CONSIDERANDO: Que el art. 9 de la Ley de la Abogacía establece que el Abogado en ejercicio es inviolable por las opiniones que emita en sus defensas o alegatos ante las autoridades, no pudiendo por ellas ser molestado, perseguido, detenido ni procesado. Asimismo, su art. 43 dispone que ningún abogado podrá ser juzgado por los jueces ordinarios civiles o penales por hechos relativos al ejercicio profesional, si antes no lo hubiera sido por el Tribunal de Honor, y éste le concediera licencia para el indicado juzgamiento.
En la especie, si bien es cierto que existe una solicitud escrita de la denunciante para que se elaboren diligencias de Policía Judicial contra el recurrente y su patrocinada, no es menos evidente que en el requerimiento fiscal no se incluye al mencionado abogado, pues de acuerdo a la disposición legal citada precedentemente, en forma previa tendría que tramitarse la licencia del Colegio de Abogados, ya que el presunto delito lo habría cometido en ejercicio de su profesión.

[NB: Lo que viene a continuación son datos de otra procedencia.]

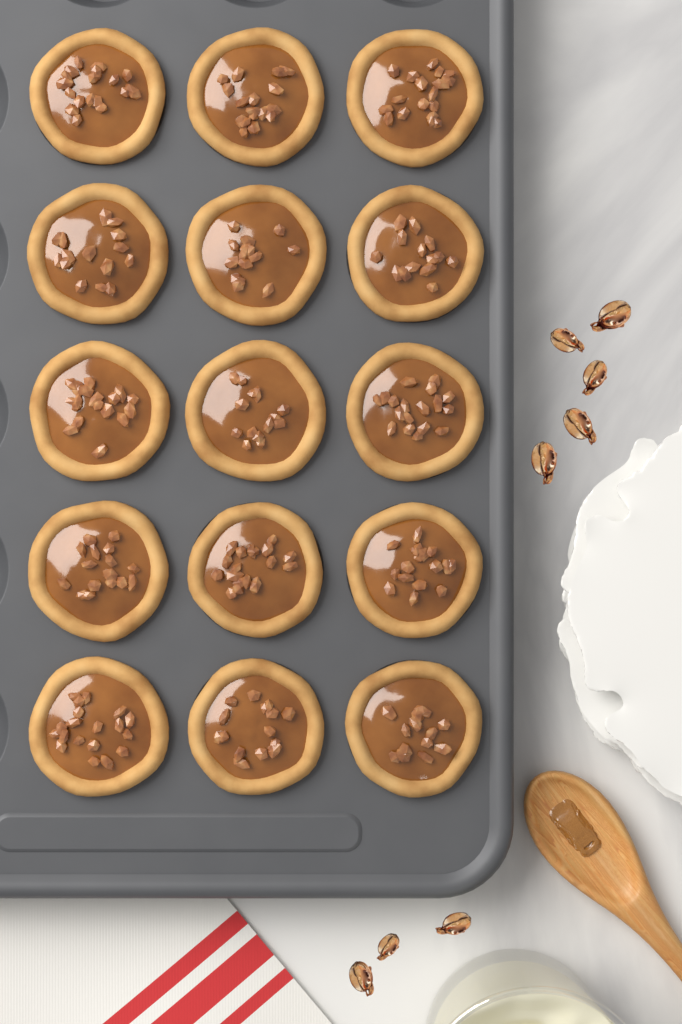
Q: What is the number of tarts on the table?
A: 15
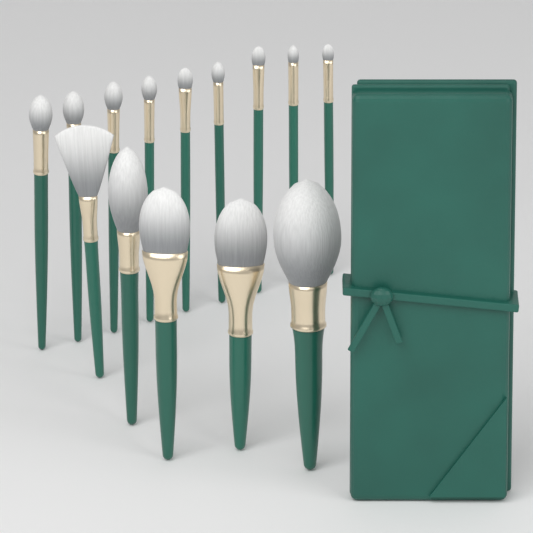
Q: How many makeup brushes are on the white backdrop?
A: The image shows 14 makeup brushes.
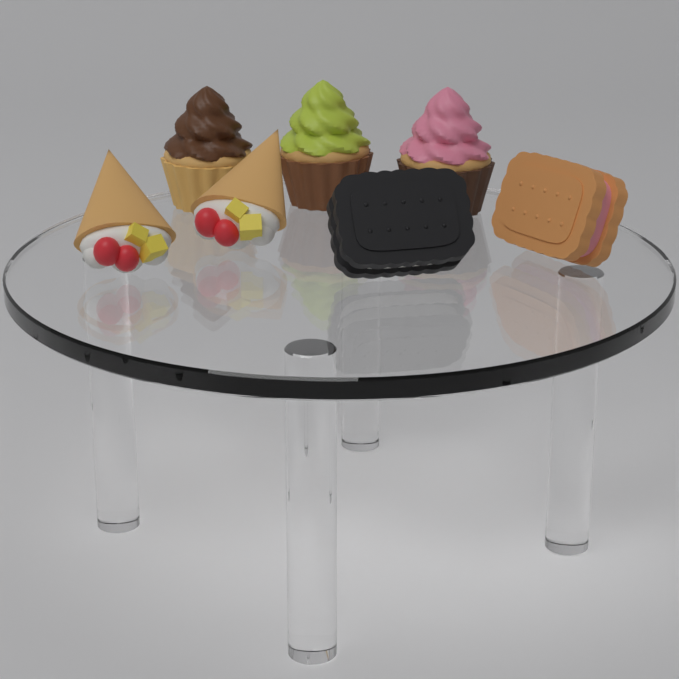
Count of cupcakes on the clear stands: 3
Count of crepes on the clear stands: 2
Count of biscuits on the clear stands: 2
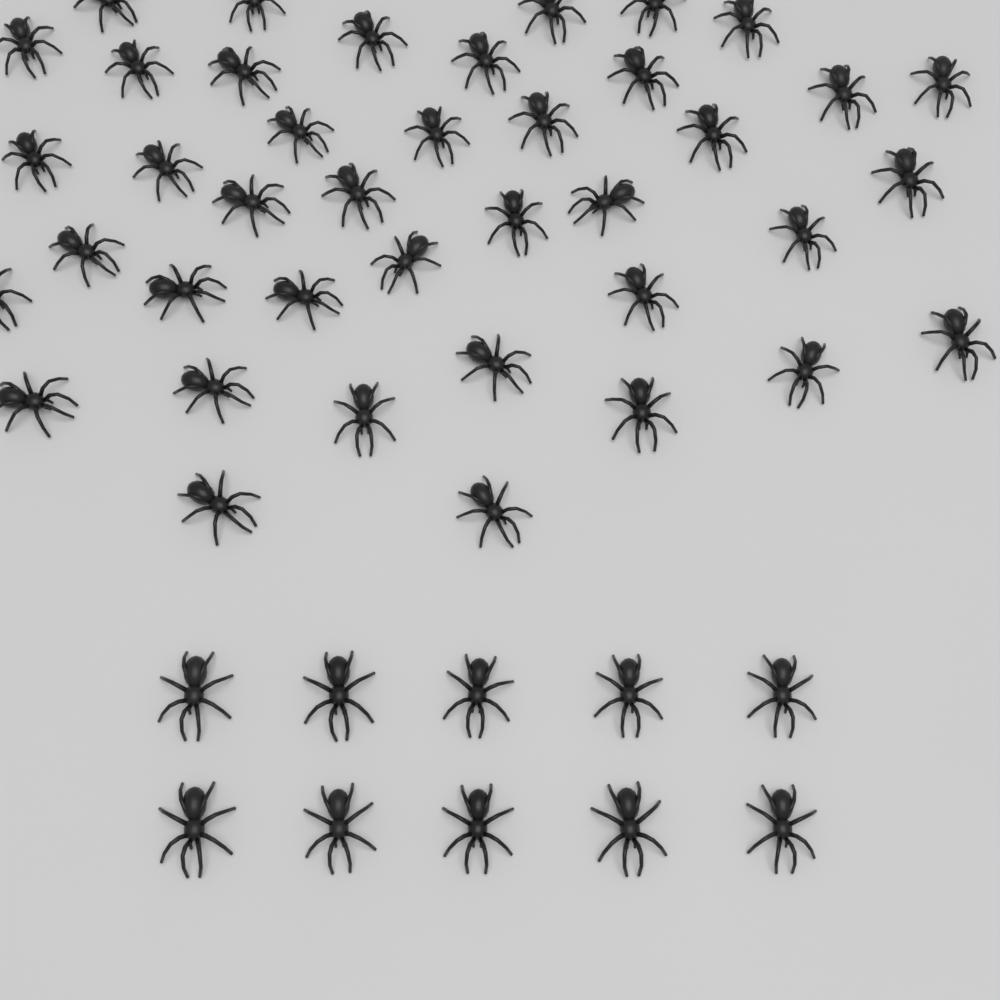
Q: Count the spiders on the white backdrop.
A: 50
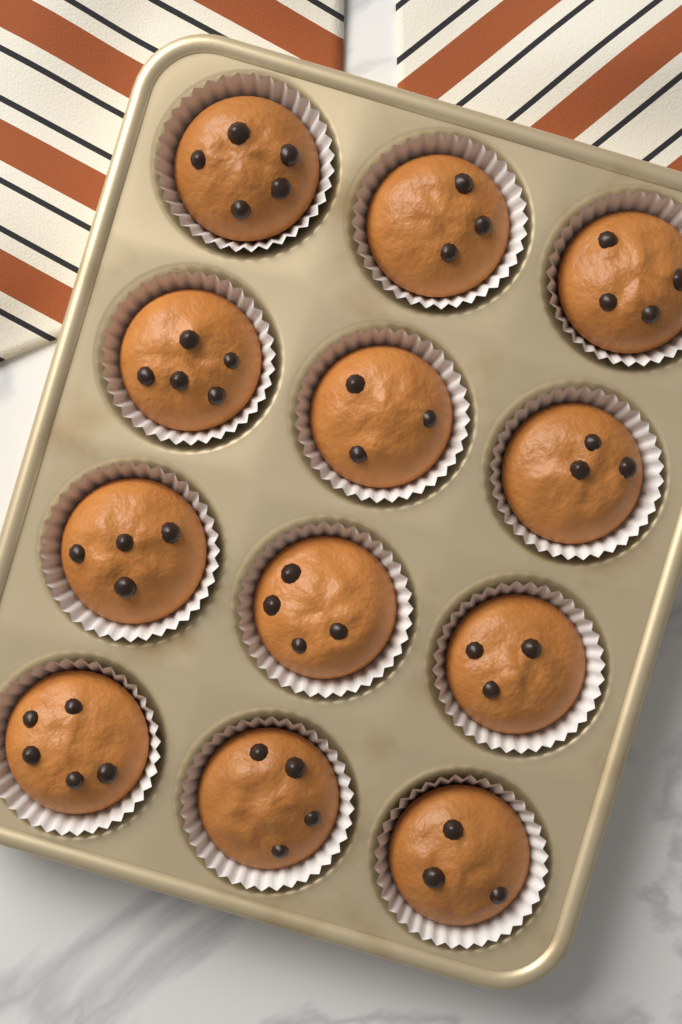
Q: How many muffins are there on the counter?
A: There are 12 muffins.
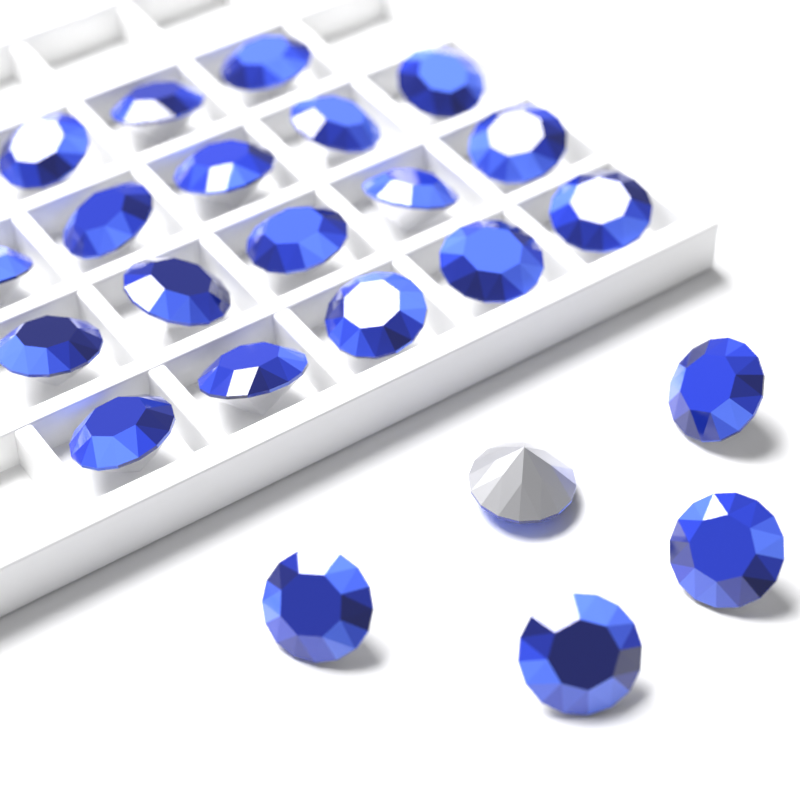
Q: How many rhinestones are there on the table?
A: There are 23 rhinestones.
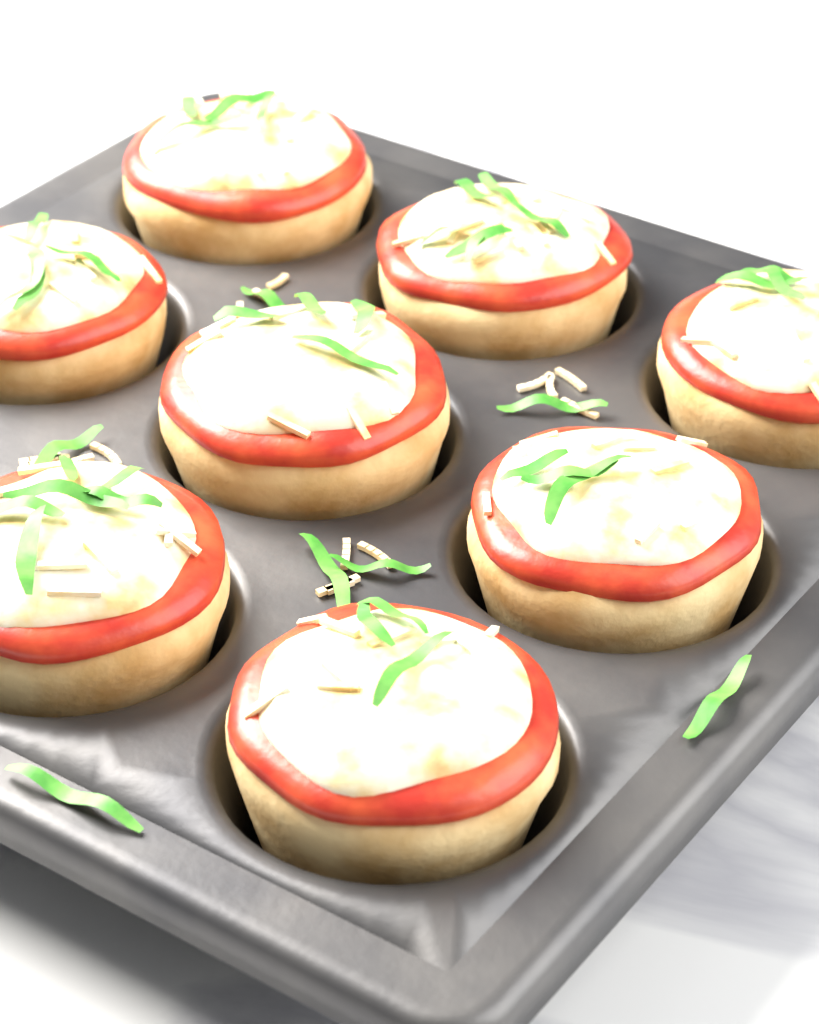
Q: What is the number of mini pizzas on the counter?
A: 8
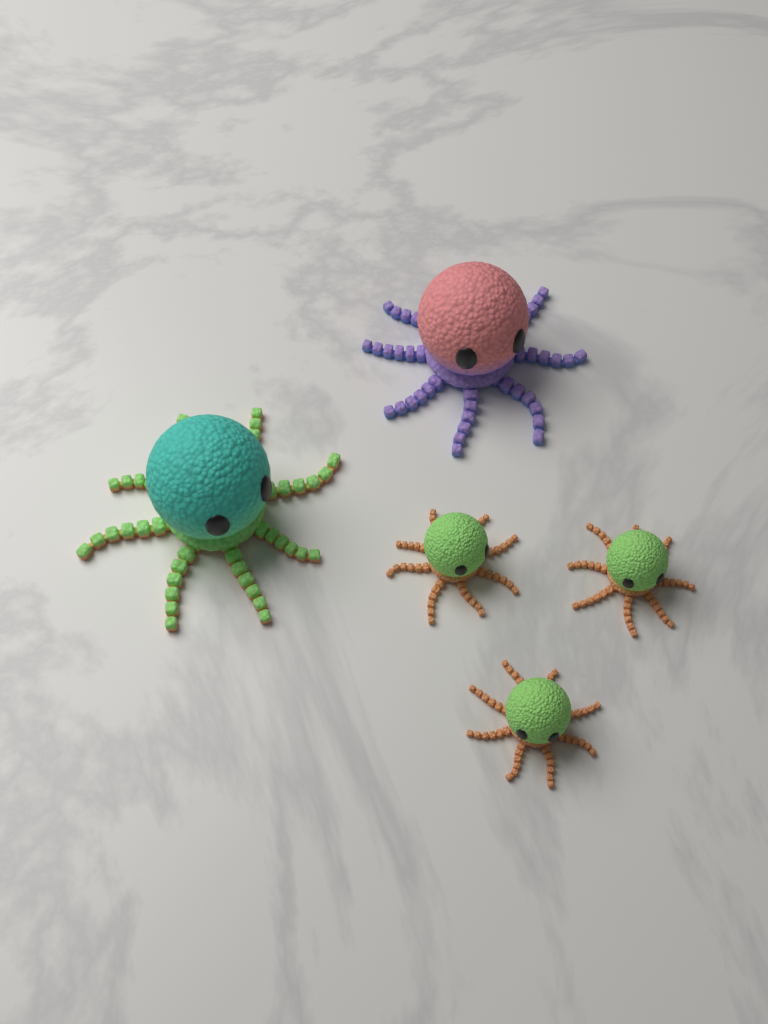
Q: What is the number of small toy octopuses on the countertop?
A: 3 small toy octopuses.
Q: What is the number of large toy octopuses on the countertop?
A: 2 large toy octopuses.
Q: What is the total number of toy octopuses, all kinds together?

Consiguientemente, la emisión de una cédula de comparendo contra el recurrente así como la orden de que permanezca en las oficinas de la P.T.J., constituyen una ilegal e indebida persecución, haciendo viable la procedencia del Hábeas Corpus, a objeto de precautelar el respeto de un bien jurídico protegido por la Constitución Política del Estado, que es la libertad de la persona.